Eliezer: Sorry to harp on something tangential to your main point, but you keep repeating the same mistake and it’s bugging me. Evolution is not as slow as you think it is.
In an addendum to this post you mention that you tried a little genetic algorithm in Python, and it didn’t do as badly as you would have expected from the math. There is a reason for this. You have the math completely wrong. Or rather, you have it correct for asexual reproduction, and then wrongly assume the limit still applies when you add in sex. As has been pointed out before, genetic algorithms with sex are much, much, much faster than asexual algorithms. Not faster by a constant factor; faster in proportion to the square root of the genome length, which can be pretty damn big.
The essential difference is that as a genome gets more fit, the odds of a mutation hurting rather than helping fitness go up, which limits your acceptable mutation rate, which limits your search rate for asexual reproduction. But if you rely on crossover (sex) to produce new individuals, (1) the expected fitness of the child is equal to the average fitness of the parents, even if the parents are already very fit; and (2) mutation isn’t the main thing driving the search anyway, so even if your mutation rate is very low you can still search a large space quickly.
Once again I’ll point to MacKay’s Information Theory, Learning, and Inference Algorithms for a much better explanation of the math (from an information theory standpoint) than I’m capable of.
And just for fun, but here’s another way to look at it that I haven’t seen described before.
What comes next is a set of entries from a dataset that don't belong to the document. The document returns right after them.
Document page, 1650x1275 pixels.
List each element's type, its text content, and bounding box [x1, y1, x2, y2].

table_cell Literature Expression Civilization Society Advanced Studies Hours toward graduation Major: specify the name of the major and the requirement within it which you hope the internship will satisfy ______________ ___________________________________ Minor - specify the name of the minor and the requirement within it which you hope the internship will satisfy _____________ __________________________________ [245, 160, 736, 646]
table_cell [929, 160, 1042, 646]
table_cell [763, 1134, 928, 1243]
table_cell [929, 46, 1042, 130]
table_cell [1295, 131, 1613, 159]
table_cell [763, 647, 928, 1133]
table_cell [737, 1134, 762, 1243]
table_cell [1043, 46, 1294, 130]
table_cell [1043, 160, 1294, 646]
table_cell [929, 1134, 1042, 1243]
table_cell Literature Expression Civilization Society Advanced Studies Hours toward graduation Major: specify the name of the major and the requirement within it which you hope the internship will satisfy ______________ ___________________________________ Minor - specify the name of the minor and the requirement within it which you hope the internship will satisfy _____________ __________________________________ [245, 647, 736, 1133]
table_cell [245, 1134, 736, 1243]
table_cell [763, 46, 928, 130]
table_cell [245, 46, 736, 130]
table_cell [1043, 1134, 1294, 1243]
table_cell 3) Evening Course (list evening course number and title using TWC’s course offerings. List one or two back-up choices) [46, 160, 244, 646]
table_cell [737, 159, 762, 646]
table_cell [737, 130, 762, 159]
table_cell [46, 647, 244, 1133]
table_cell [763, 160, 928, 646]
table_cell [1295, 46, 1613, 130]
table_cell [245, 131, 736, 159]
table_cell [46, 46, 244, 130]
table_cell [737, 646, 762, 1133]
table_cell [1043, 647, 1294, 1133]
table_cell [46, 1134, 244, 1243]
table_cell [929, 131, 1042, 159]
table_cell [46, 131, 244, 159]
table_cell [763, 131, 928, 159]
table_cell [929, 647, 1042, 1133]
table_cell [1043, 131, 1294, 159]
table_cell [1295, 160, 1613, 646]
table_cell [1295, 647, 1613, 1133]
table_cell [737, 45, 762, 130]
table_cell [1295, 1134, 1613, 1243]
Asexual evolution, as you’ve pointed out a few times, relies on mutations to generate new candidates, so it’s just doing a random walk to adjacent positions in search space. But if you take two parent genomes and do a random crossover, you’re effectively taking the hypercube (in the search space of genome strings) whose corners are the two parents, and randomly picking a different corner. So you’re taking a much larger step. Mutations are now only necessary to prevent the population from collapsing into a lower-dimensional search space; they aren’t the driver of innovation any more.
Eliezer: “Anyone who can’t distinguish between 1s gained in a bitstring, and negentropy gained in allele frequencies, is politely invited not to try to solve this particular problem.”
Ok, here’s the argument translated into allele frequencies. With sexual selection, mutations spread rapidly through the population, so we assume that each individual gets a random sample from the set of alleles for each gene. This means that some poor bastards will get more than their share of the bad ones and few of the good ones (for the current environment), while luckier individuals gets lots of good ones and few bad ones. When the unlucky individuals fail to reproduce, they’re going to eliminate bad genes at a higher-than-average rate, and good genes at a lower-than-average rate.
“On average, one detrimental mutation leads to one death” does not hold with sexual selection.
Also, just in case I’m giving the wrong impression—I’m not trying to argue that genetic algorithms are some kind of secret sauce that has special relevance for AI. They just aren’t as slow as you keep saying.